▶ **Excerpted text**:
——
A complex and rewarding collection that observes the fragility of love and nature in an increasingly delicate world.
Henri Cole| The Other Love | Farrar, Straus and Giroux: £12.00
Reviewed by Ian Pople
Henri Cole is one of those major American poets who, somehow, does not have a publisher in the UK. The Other Love is Cole’s twelfth book of poetry, the previous being a selection of his most favoured form, the unrhymed sonnet, or fourteen liners. Cole is a gay writer who explores his sexuality within his work. However, Cole situates his sexuality within a spectrum of other passions, whether it is for other men or for the creatures of the natural world that he depicts with loving attention.
The Other Love is divided into three sections, the first two containing unrhymed sonnets, and a final section containing a variety of structural nuances, such as longer lines or double sonnets. The book contains poems that show Cole’s empathy for the natural world, whilst also featuring more political poems: responding, perhaps, to the new realities of life in the United States.
——
▶ **Problems and tasks**:
1. Copy the part of the review of The Other Love starting with "Henri Cole| The" and going on through "with loving attention.".
2. Summarize the review of The Other Love in two sentences.

▶ **Stored data**:
——
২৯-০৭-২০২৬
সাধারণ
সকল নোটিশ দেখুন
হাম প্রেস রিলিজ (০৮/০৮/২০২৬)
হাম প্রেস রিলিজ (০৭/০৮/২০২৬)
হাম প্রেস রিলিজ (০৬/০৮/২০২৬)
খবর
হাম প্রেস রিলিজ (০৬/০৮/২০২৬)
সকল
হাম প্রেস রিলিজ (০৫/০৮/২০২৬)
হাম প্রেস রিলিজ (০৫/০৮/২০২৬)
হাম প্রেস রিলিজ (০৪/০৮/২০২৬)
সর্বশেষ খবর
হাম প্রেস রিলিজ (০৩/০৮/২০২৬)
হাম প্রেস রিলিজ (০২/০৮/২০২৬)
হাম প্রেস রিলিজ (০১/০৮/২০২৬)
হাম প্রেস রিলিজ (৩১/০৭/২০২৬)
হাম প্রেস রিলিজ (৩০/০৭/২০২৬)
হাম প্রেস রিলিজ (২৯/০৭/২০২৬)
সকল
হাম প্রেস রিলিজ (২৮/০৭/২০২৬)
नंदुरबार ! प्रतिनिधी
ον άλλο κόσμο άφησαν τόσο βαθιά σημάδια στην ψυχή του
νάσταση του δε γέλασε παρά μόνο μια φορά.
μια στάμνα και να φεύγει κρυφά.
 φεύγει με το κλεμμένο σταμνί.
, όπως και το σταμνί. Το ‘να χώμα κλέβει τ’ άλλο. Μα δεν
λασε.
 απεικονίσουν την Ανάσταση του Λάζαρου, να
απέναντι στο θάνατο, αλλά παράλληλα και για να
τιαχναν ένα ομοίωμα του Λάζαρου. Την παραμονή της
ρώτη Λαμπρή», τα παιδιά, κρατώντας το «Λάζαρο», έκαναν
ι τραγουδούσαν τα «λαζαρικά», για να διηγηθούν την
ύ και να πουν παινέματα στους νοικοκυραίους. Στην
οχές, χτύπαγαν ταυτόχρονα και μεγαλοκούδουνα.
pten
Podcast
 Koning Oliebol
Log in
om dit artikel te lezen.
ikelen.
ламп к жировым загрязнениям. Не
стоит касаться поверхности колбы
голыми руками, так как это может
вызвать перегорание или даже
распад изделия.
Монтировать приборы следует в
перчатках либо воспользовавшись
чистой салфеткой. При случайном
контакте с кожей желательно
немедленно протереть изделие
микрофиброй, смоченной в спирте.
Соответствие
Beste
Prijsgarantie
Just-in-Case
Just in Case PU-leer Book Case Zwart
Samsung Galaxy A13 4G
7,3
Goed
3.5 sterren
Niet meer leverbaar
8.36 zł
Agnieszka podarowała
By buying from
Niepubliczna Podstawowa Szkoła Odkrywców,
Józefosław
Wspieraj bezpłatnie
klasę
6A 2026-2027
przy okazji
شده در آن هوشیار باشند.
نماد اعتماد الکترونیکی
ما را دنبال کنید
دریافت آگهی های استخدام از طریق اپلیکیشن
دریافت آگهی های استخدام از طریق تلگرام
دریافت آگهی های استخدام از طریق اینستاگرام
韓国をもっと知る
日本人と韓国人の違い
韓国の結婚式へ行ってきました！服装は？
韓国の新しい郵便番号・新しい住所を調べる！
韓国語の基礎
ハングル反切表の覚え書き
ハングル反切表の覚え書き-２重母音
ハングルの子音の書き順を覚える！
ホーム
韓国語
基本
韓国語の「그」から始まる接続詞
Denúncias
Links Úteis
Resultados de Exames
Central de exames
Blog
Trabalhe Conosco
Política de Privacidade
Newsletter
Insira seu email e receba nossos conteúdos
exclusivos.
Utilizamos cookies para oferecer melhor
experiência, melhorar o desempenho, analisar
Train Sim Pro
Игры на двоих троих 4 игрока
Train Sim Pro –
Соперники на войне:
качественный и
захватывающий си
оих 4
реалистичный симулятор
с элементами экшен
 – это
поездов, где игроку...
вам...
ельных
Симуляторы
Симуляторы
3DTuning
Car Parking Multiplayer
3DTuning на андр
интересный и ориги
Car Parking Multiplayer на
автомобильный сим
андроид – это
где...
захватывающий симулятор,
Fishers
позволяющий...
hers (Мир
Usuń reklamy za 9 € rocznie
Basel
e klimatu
——
▶ **Replies**:
1.
Henri Cole| The Other Love | Farrar, Straus and Giroux: £12.00
Reviewed by Ian Pople
Henri Cole is one of those major American poets who, somehow, does not have a publisher in the UK. The Other Love is Cole’s twelfth book of poetry, the previous being a selection of his most favoured form, the unrhymed sonnet, or fourteen liners. Cole is a gay writer who explores his sexuality within his work. However, Cole situates his sexuality within a spectrum of other passions, whether it is for other men or for the creatures of the natural world that he depicts with loving attention.

2. The Other Love is the twelfth poetry book by Henri Cole, a major American poet without a UK publisher, who places his sexuality within a range of other passions, including his love for the creatures of the natural world. The book has three sections: the first two contain unrhymed sonnets, and the last uses varied forms such as longer lines and double sonnets, with poems of empathy for nature alongside more political ones.